同期 CDC - 2023.2 日本語

FPGA および SoC 用 UltraFast 設計手法ガイド (UG949)

Document ID
UG949
Release Date
2023-11-29
Version
2023.2 日本語

デザインに同じ MMCM/PLL からのクロック間の同期 CDC パスが含まれる場合、次の方法を使用して、クロック挿入遅延とスキューを制御することにより、これらのパスのスラックを制御できます。

重要: 異なる MMCM/PLL からのクロック間にある CDC パスでは、MMCM/PLL のクロック挿入遅延は制御が困難です。この場合、AMDではこれらのクロック乗せ換えを非同期として扱い、それに合わせてデザインを変更することをお勧めします。

同じ MMCM/PLL の異なる出力ピンからの 2 つのクロック間のパスに対してタイミング解析が実行されると、MMCM/PLL 位相エラーによりそのパスにクロックのばらつきが追加されます。高クロック周波数を使用するデザインでは、位相エラーによりセットアップとホールドの両方でタイミング クロージャ問題が発生することがあります。

次の図に、位相エラーのある場合とない場合のパスの例を示します。パス 1 は、同じ MMCM 出力に接続された 2 つのバッファーからクロックが供給されている CDC パスで、位相エラーはありません。パス 2 には、2 つの異なる MMCM 出力から 2 つのクロックが供給されており、位相エラーがあります。

図 1. MMCM および位相エラー

同じ MMCM/PLL からの 2 つの同期クロックがシンプルな周期比 (/2 /4 /8) である場合は、2 つの BUFGCE_DIV バッファーに接続される 1 つの MMCM/PLL 出力を使用すると、2 つのクロック ドメイン間で位相エラーが発生しないようにできます。BUFGCE_DIV バッファーでは、クロック分周 (/1、/2、/4、/8) が実行されます。その他の周期比 (/3、/5、/6、/7) も使用できますが、クロックのデューティ サイクルを変更する必要があり、混合エッジのタイミング パスがさらに困難になります。

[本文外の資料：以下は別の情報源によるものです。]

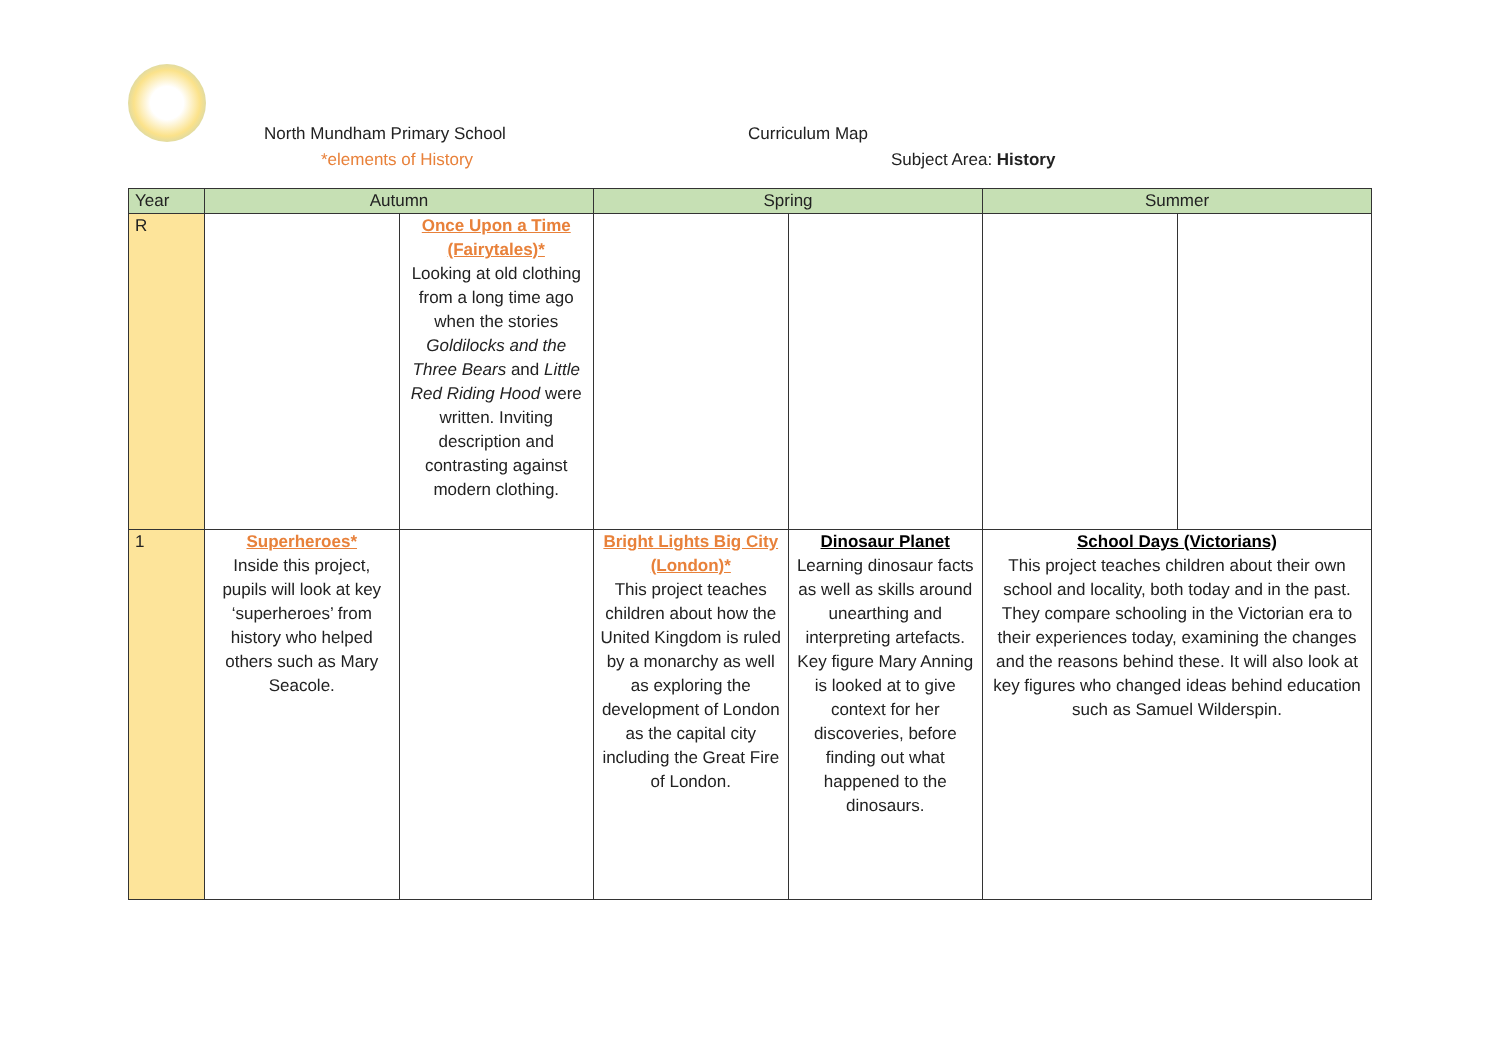North Mundham Primary School Curriculum Map
*elements of History Subject Area: History
| Year | Autumn | | Spring | | Summer | |
| --- | --- | --- | --- | --- | --- | --- |
| R | | Once Upon a Time (Fairytales)* Looking at old clothing from a long time ago when the stories Goldilocks and the Three Bears and Little Red Riding Hood were written. Inviting description and contrasting against modern clothing. | | | | |
| 1 | Superheroes* Inside this project, pupils will look at key ‘superheroes’ from history who helped others such as Mary Seacole. | | Bright Lights Big City (London)* This project teaches children about how the United Kingdom is ruled by a monarchy as well as exploring the development of London as the capital city including the Great Fire of London. | Dinosaur Planet Learning dinosaur facts as well as skills around unearthing and interpreting artefacts. Key figure Mary Anning is looked at to give context for her discoveries, before finding out what happened to the dinosaurs. | School Days (Victorians) This project teaches children about their own school and locality, both today and in the past. They compare schooling in the Victorian era to their experiences today, examining the changes and the reasons behind these. It will also look at key figures who changed ideas behind education such as Samuel Wilderspin. | |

注記: BUFGCE と BUFGCE_DIV のセル遅延は異なるので、AMDでは両方の同期クロックに同じクロック バッファー (2 つの BUFGCE または 2 つの BUFGCE_DIV バッファー) を使用することをお勧めします。

次の図に、CLKOUT0 クロックを 1 と 2 でそれぞれ分周する 2 つの BUFGCE_DIV を示します。

重要: BUFGCE_DIVIDE プロパティが 1 より大きい値に設定されている並列の BUFGCE_DIV セル間のタイミングが安全なものになるように、両方のバッファーで同じイネーブル信号 (CE) および同じリセット信号 (RST) を使用する必要があります。そうしないと、ハードウェアで分周クロックがお互いに位相シフトしたものになる可能性があり、これは Vivado ツールによりレポートされません。
図 2. 1 つの MMCM 出力に接続された BUFGCE_DIV を使用する MMCM 同期 CDC

同じ MMCM または PLL からの複数のクロック間のバランスが自動的に調整されるようにするには、バランス調整する必要のあるクロック バッファーで駆動されるネットに同じ CLOCK_DELAY_GROUP プロパティ値を設定します。次はその他の推奨事項です。

  • CLOCK_DELAY_GROUP を設定するクロックの数が多すぎないようにします。設定するクロックの数が多すぎると、クロック配置ツールに負荷がかかり、ソリューションが最適でなくなるか、エラーが発生します。
  • タイミング サマリ レポートでクリティカル同期 CDC パスを確認し、タイミングを満たすためにどのクロックの遅延を一致させる必要があるかを判断します。
  • 要件が厳しく、クロック トポロジが同一の同期クロックのグループに対しては、CLOCK_DELAY_GROUP の使用は制限してください。
    重要: AMDでは、最適なクロッキング構造を作成するため、Clocking Wizard を使用することをお勧めします。Clocking Wizard では、BUFGCE と BUFGCE_DIV が組み合わせて使用され、関連のクロック グループ制約が設定されます。